The concept of work-life balance no longer makes sense, he continues. School teachers working remotely, for example, faced students struggling to transition to distance learning and anxious parents emailing at all hours of the day. But, Bersin says, “As employers create hybrid physical-remote workspaces and work becomes more dynamic, these issues can be managed, with technology as the critical enabler.”
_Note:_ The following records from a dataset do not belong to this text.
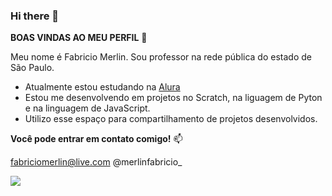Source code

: ### Hi there 👋

**BOAS VINDAS AO MEU PERFIL** 💙

Meu nome é Fabricio Merlin.
Sou professor na rede pública do estado de São Paulo.

- Atualmente estou estudando na [Alura](https://www.alura.com.br)
- Estou me desenvolvendo em projetos no Scratch, na liguagem de Pyton e na linguagem de JavaScript.
- Utilizo esse espaço para compartilhamento de projetos desenvolvidos.

**Você pode entrar em contato comigo!** 📫

fabriciomerlin@live.com 
@merlinfabricio_

![](https://media1.tenor.com/m/AkILqGsdIFoAAAAC/pokemon-ash.gif)
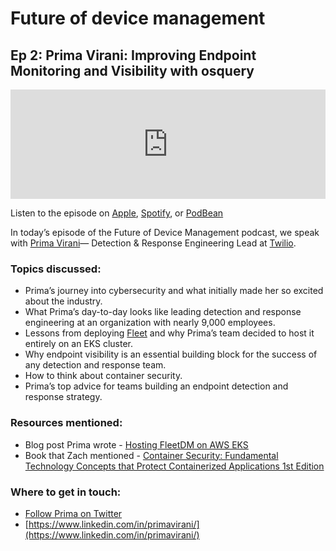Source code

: # Future of device management
## Ep 2: Prima Virani: Improving Endpoint Monitoring and Visibility with osquery

<iframe allow="autoplay *; encrypted-media *; fullscreen *; clipboard-write" frameborder="0" height="175" style="width:100%;max-width:660px;overflow:hidden;background:transparent;" sandbox="allow-forms allow-popups allow-same-origin allow-scripts allow-storage-access-by-user-activation allow-top-navigation-by-user-activation" src="https://embed.podcasts.apple.com/gb/podcast/ep-2-prima-virani-improving-endpoint-monitoring-and/id1627079895?i=1000568032620"></iframe>

Listen to the episode on [Apple](https://podcasts.apple.com/gb/podcast/ep-2-prima-virani-improving-endpoint-monitoring-and/id1627079895?i=1000568032620), [Spotify](https://open.spotify.com/episode/1FaBOkQ4do4DBhc19zH8ah?si=MEuPByEkRHCgdIyiWWCmXw), or [PodBean](https://futureofdevicemanagement.podbean.com/e/prima-virani-improving-endpoint-monitoring-and-visibility-with-osquery/)

In today’s episode of the Future of Device Management podcast, we speak with [Prima Virani](https://www.linkedin.com/in/primavirani/)— Detection & Response Engineering Lead at [Twilio](http://www.twilio.com).

### Topics discussed:

- Prima’s journey into cybersecurity and what initially made her so excited about the industry. 
- What Prima’s day-to-day looks like leading detection and response engineering at an organization with nearly 9,000 employees. 
- Lessons from deploying [Fleet](https://fleetdm.com/) and why Prima’s team decided to host it entirely on an EKS cluster. 
- Why endpoint visibility is an essential building block for the success of any detection and response team. 
- How to think about container security. 
- Prima’s top advice for teams building an endpoint detection and response strategy.

### Resources mentioned:

- Blog post Prima wrote - [Hosting FleetDM on AWS EKS](https://segment.com/blog/hosting-fleetdm-on-aws-eks/)
-  Book that Zach mentioned - [Container Security: Fundamental Technology Concepts that Protect Containerized Applications 1st Edition](https://www.amazon.com/Container-Security-Fundamental-Containerized-Applications/dp/1492056707)

### Where to get in touch: 

- [Follow Prima on Twitter](https://twitter.com/secnerdette)
- [https://www.linkedin.com/in/primavirani/](https://www.linkedin.com/in/primavirani/)

<meta name="category" value="podcasts">
<meta name="authorGitHubUsername" value="zwass">
<meta name="authorFullName" value="Zach Wasserman">
<meta name="publishedOn" value="2022-06-30">
<meta name="articleTitle" value="Future of device management episode 2">
<meta name="articleImageUrl" value="../website/assets/images/articles/future-of-device-management-ep2-cover-1600x900@2x.jpg">
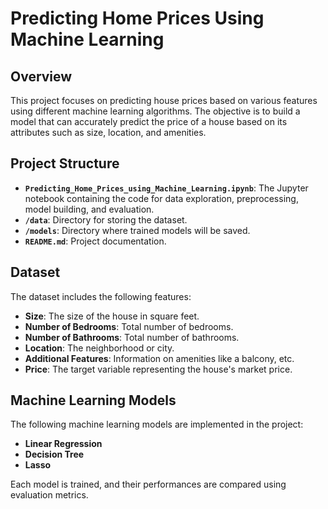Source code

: # Predicting Home Prices Using Machine Learning

## Overview
This project focuses on predicting house prices based on various features using different machine learning algorithms. The objective is to build a model that can accurately predict the price of a house based on its attributes such as size, location, and amenities.

## Project Structure
- **`Predicting_Home_Prices_using_Machine_Learning.ipynb`**: The Jupyter notebook containing the code for data exploration, preprocessing, model building, and evaluation.
- **`/data`**: Directory for storing the dataset.
- **`/models`**: Directory where trained models will be saved.
- **`README.md`**: Project documentation.

## Dataset
The dataset includes the following features:
- **Size**: The size of the house in square feet.
- **Number of Bedrooms**: Total number of bedrooms.
- **Number of Bathrooms**: Total number of bathrooms.
- **Location**: The neighborhood or city.
- **Additional Features**: Information on amenities like a balcony, etc.
- **Price**: The target variable representing the house's market price.

## Machine Learning Models
The following machine learning models are implemented in the project:

- **Linear Regression**
- **Decision Tree**
- **Lasso**
  
Each model is trained, and their performances are compared using evaluation metrics.
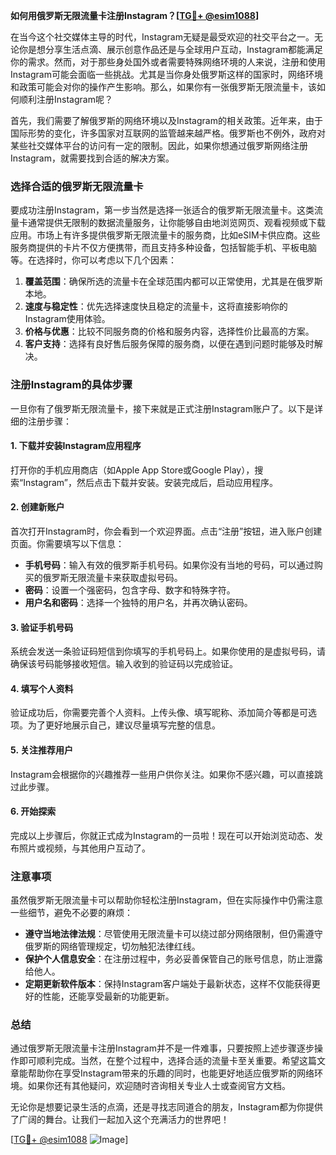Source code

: **如何用俄罗斯无限流量卡注册Instagram？[[TG💪+ @esim1088](https://t.me/s/esim1088)]**

在当今这个社交媒体主导的时代，Instagram无疑是最受欢迎的社交平台之一。无论你是想分享生活点滴、展示创意作品还是与全球用户互动，Instagram都能满足你的需求。然而，对于那些身处国外或者需要特殊网络环境的人来说，注册和使用Instagram可能会面临一些挑战。尤其是当你身处俄罗斯这样的国家时，网络环境和政策可能会对你的操作产生影响。那么，如果你有一张俄罗斯无限流量卡，该如何顺利注册Instagram呢？

首先，我们需要了解俄罗斯的网络环境以及Instagram的相关政策。近年来，由于国际形势的变化，许多国家对互联网的监管越来越严格。俄罗斯也不例外，政府对某些社交媒体平台的访问有一定的限制。因此，如果你想通过俄罗斯网络注册Instagram，就需要找到合适的解决方案。

### **选择合适的俄罗斯无限流量卡**

要成功注册Instagram，第一步当然是选择一张适合的俄罗斯无限流量卡。这类流量卡通常提供无限制的数据流量服务，让你能够自由地浏览网页、观看视频或下载应用。市场上有许多提供俄罗斯无限流量卡的服务商，比如eSIM卡供应商。这些服务商提供的卡片不仅方便携带，而且支持多种设备，包括智能手机、平板电脑等。在选择时，你可以考虑以下几个因素：

1. **覆盖范围**：确保所选的流量卡在全球范围内都可以正常使用，尤其是在俄罗斯本地。
2. **速度与稳定性**：优先选择速度快且稳定的流量卡，这将直接影响你的Instagram使用体验。
3. **价格与优惠**：比较不同服务商的价格和服务内容，选择性价比最高的方案。
4. **客户支持**：选择有良好售后服务保障的服务商，以便在遇到问题时能够及时解决。

### **注册Instagram的具体步骤**

一旦你有了俄罗斯无限流量卡，接下来就是正式注册Instagram账户了。以下是详细的注册步骤：

#### **1. 下载并安装Instagram应用程序**
打开你的手机应用商店（如Apple App Store或Google Play），搜索“Instagram”，然后点击下载并安装。安装完成后，启动应用程序。

#### **2. 创建新账户**
首次打开Instagram时，你会看到一个欢迎界面。点击“注册”按钮，进入账户创建页面。你需要填写以下信息：
- **手机号码**：输入有效的俄罗斯手机号码。如果你没有当地的号码，可以通过购买的俄罗斯无限流量卡来获取虚拟号码。
- **密码**：设置一个强密码，包含字母、数字和特殊字符。
- **用户名和密码**：选择一个独特的用户名，并再次确认密码。

#### **3. 验证手机号码**
系统会发送一条验证码短信到你填写的手机号码上。如果你使用的是虚拟号码，请确保该号码能够接收短信。输入收到的验证码以完成验证。

#### **4. 填写个人资料**
验证成功后，你需要完善个人资料。上传头像、填写昵称、添加简介等都是可选项。为了更好地展示自己，建议尽量填写完整的信息。

#### **5. 关注推荐用户**
Instagram会根据你的兴趣推荐一些用户供你关注。如果你不感兴趣，可以直接跳过此步骤。

#### **6. 开始探索**
完成以上步骤后，你就正式成为Instagram的一员啦！现在可以开始浏览动态、发布照片或视频，与其他用户互动了。

### **注意事项**

虽然俄罗斯无限流量卡可以帮助你轻松注册Instagram，但在实际操作中仍需注意一些细节，避免不必要的麻烦：

- **遵守当地法律法规**：尽管使用无限流量卡可以绕过部分网络限制，但仍需遵守俄罗斯的网络管理规定，切勿触犯法律红线。
- **保护个人信息安全**：在注册过程中，务必妥善保管自己的账号信息，防止泄露给他人。
- **定期更新软件版本**：保持Instagram客户端处于最新状态，这样不仅能获得更好的性能，还能享受最新的功能更新。

### **总结**

通过俄罗斯无限流量卡注册Instagram并不是一件难事，只要按照上述步骤逐步操作即可顺利完成。当然，在整个过程中，选择合适的流量卡至关重要。希望这篇文章能帮助你在享受Instagram带来的乐趣的同时，也能更好地适应俄罗斯的网络环境。如果你还有其他疑问，欢迎随时咨询相关专业人士或查阅官方文档。

无论你是想要记录生活的点滴，还是寻找志同道合的朋友，Instagram都为你提供了广阔的舞台。让我们一起加入这个充满活力的世界吧！

[[TG💪+ @esim1088](https://t.me/s/esim1088) ![Image](https://i.postimg.cc/4NQfJmqS/Snipaste-2025-05-13-00-14-12.png)]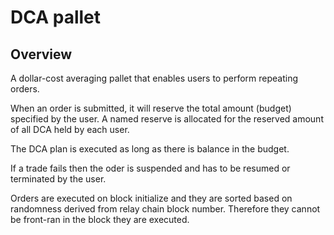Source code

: # DCA pallet

## Overview
A dollar-cost averaging pallet that enables users to perform repeating orders.

When an order is submitted, it will reserve the total amount (budget) specified by the user.
A named reserve is allocated for the reserved amount of all DCA held by each user.

The DCA plan is executed as long as there is balance in the budget.

If a trade fails then the oder is suspended and has to be resumed or terminated by the user.

Orders are executed on block initialize and they are sorted based on randomness derived from relay chain block number. 
Therefore they cannot be front-ran in the block they are executed.
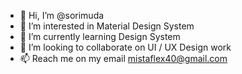 - 👋 Hi, I’m @sorimuda
- 👀 I’m interested in Material Design System
- 🌱 I’m currently learning Design System
- 💞️ I’m looking to collaborate on  UI / UX Design work
- 📫 Reach me on my email mistaflex40@gmail.com

<!---
sorimuda/sorimuda is a ✨ special ✨ repository because its `README.md` (this file) appears on your GitHub profile.
You can click the Preview link to take a look at your changes.
--->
Technologies like virtual reality (VR), augmented reality (AR) and video conferencing platforms, he explains, not only ease the stresses of remote working conditions but allow for shared work-life experiences, “blurring the distinctions between the office and a remote workspace, while bringing more of an employee’s home life into their work life,” Bersin says.

“It is now up to HR leaders to keep a close eye on these developments and push for them to be used and valued by their peers in IT, finance, law and operations. HR has long been pushing to have its voice heard in the C-suite; now that they have this voice, they must not waste the opportunity to create a dynamic workplace and a highly engaged workforce.”